Jean-Eudes Lanteigne
Mr Lanteigne a grandi à Caraquet, Nouveau-Brunswick. Il commence son service militaire un peu avant ses 18 ans à l’école de formation militaire de base de Fredericton. Sa formation avancée, elle, a lieu à Petawawa, Ontario. On y fait de lui un artilleur. Une fois en Angleterre, à Aldershot, on l’affecte à un régiment d’artillerie de langue anglaise. Mais, il trouve l’artillerie bruyante et veut être dans un régiment francophone.

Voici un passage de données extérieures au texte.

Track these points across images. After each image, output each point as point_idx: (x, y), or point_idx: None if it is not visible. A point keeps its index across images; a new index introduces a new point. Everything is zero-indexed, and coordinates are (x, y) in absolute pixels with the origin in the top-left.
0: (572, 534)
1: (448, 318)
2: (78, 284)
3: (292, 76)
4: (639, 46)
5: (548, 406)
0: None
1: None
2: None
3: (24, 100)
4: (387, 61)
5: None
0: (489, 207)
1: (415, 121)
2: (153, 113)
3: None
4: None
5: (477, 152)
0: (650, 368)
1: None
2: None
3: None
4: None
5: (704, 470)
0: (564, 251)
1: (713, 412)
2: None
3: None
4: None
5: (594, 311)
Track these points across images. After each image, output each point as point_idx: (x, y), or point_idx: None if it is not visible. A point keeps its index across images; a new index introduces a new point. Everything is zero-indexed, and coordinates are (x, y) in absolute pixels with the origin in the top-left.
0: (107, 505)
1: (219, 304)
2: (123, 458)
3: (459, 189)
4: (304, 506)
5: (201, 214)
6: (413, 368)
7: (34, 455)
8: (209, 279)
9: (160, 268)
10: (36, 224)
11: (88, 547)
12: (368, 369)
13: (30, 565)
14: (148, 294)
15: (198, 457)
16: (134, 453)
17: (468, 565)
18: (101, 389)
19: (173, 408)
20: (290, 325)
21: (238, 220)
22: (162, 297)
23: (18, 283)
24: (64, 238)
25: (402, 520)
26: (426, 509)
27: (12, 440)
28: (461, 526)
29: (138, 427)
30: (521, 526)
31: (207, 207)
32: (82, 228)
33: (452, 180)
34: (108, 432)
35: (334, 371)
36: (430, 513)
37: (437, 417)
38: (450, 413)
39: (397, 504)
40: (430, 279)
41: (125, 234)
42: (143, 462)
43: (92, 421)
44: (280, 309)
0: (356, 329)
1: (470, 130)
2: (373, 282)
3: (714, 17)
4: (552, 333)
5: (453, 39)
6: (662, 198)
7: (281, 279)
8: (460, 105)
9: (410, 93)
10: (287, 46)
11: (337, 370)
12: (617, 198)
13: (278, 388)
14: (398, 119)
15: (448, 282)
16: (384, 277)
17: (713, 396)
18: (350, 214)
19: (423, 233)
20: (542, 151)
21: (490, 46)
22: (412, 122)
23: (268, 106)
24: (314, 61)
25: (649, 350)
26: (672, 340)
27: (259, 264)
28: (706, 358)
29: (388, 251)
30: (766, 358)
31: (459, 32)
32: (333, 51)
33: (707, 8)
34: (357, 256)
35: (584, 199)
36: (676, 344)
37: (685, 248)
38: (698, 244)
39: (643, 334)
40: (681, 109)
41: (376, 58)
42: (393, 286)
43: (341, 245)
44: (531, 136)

On l’assigne alors au Régiment de Maisonneuve où il devient ambulancier de campagne. Il sera envoyé en France en juillet 1944, un mois après le débarquement, puis en direction de la Hollande. Il sera blessé en Belgique et hospitalisé en Angleterre jusqu’à la fin de la guerre avant de revenir au Canada en août 1945 sur un bateau hôpital.
Transcription
Nous autres, on était... avec les boulets là, t’sais. On prenait les boulets, pis on les envoyait dans l’canon. C’est ça qui était notre rôle là. Ça prend pas longtemps ça. Tu mets ça su’ une chose, pis y rentre par lui-même, tout seul, là-d’dans. Après ça, quand qu’c’était d’dans, ben, fallait que tu fermais le... fermer encore la porte pour... Pis pour tirer, ben y avait que’que chose dessus, c’est comme une fuse... Tu mettais ça là-d’ssus pis le boulet s’en allait. C’est... Tu peux le l’ver, pis l’descendre, c’est comme un... c’t un range. Tu dois tirer tant d’pieds ou tant d’verges, pis c’est marqué su’ l’machine comment ce que c’est qu’tu peux... Faut qu’tu l’ajustes avec c’t’affaire là, le... C’est ça qui monte le canon, pis qui l’descend. Moi j’aimais pas être dans l’artillerie, j’aimais pas ça, moi. Y avait trop d’tapage, trop d’train. Des canons... des vingt-cinq livres, pis des 7.2 avec des obus de deux-cents livres là. Ça claque dans les oreilles ça.